Gumuia Temporal range: Early Devonian PreꞒ Ꞓ O S D C P T J K Pg N

Scientific classification
- Kingdom: Plantae
- Clade: Tracheophytes
- Clade: Lycophytes
- Plesion: †Zosterophylls
- Genus: †Gumuia S.G.Hao (1989)
- Species: †G. zyzzata S.G.Hao (1989)

= Gumuia =

Extinct genus of spore-bearing plants

Gumuia is a genus of extinct vascular plants of the Early Devonian (Pragian or Siegenian, around ). The genus was first described in 1989 based on fossil specimens from the Posongchong Formation, Wenshan district, Yunnan, China.

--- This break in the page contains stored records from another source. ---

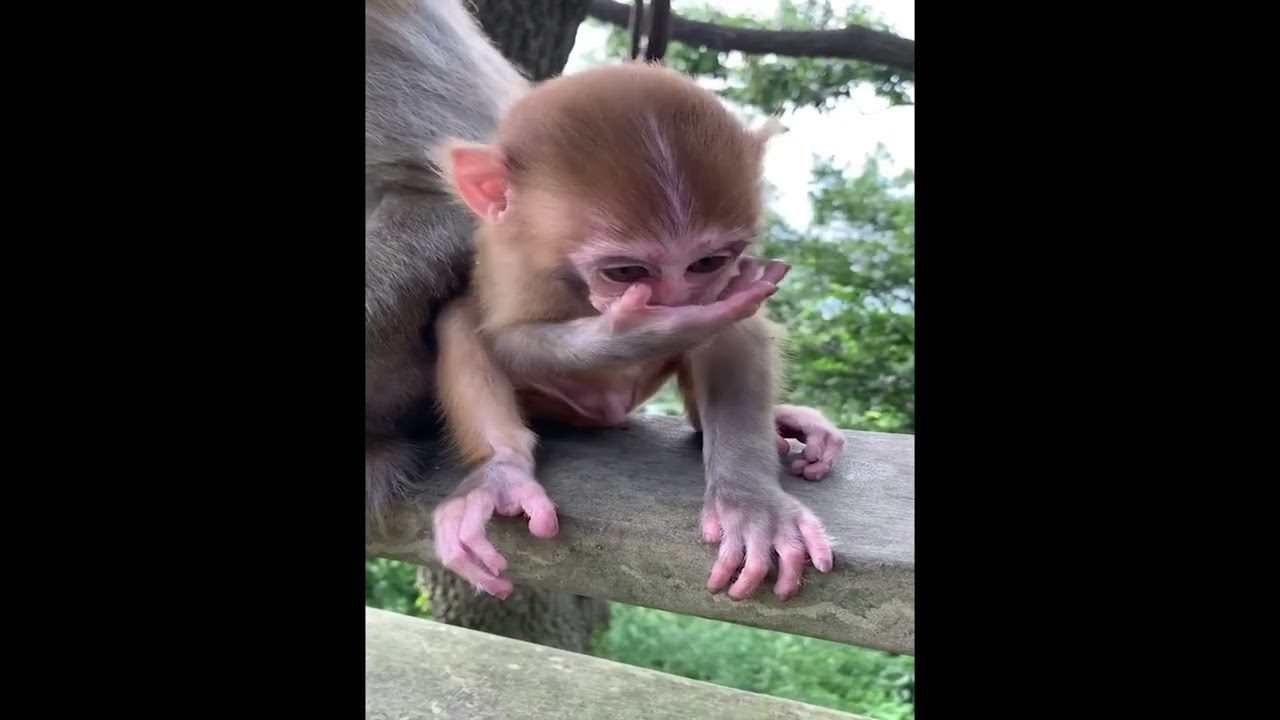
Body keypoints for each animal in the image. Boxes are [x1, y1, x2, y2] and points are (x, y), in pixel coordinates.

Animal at [429, 61, 846, 602]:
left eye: (707, 262)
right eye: (626, 272)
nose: (677, 302)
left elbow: (737, 336)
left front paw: (753, 505)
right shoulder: (509, 259)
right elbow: (505, 339)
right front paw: (639, 331)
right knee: (458, 319)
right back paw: (501, 472)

==Description and phylogeny==

The sporophyte of G. zyzzata consisted of leafless stems (axes) with an apparently sympodial organization. Fertile stems had a spike-like organization, with both lateral and terminal sporangia (spore-forming organs); successive sporangia developed on alternate sides of short stems. The genus was tentatively placed in the "zosterophylls".

A cladogram published in 2004 by Crane et al. places Gumia in a paraphyletic stem group of broadly defined "zosterophylls", basal to the lycopsids (living and extinct clubmosses and relatives).

Hao and Xue in 2013 listed the genus as a zosterophyll.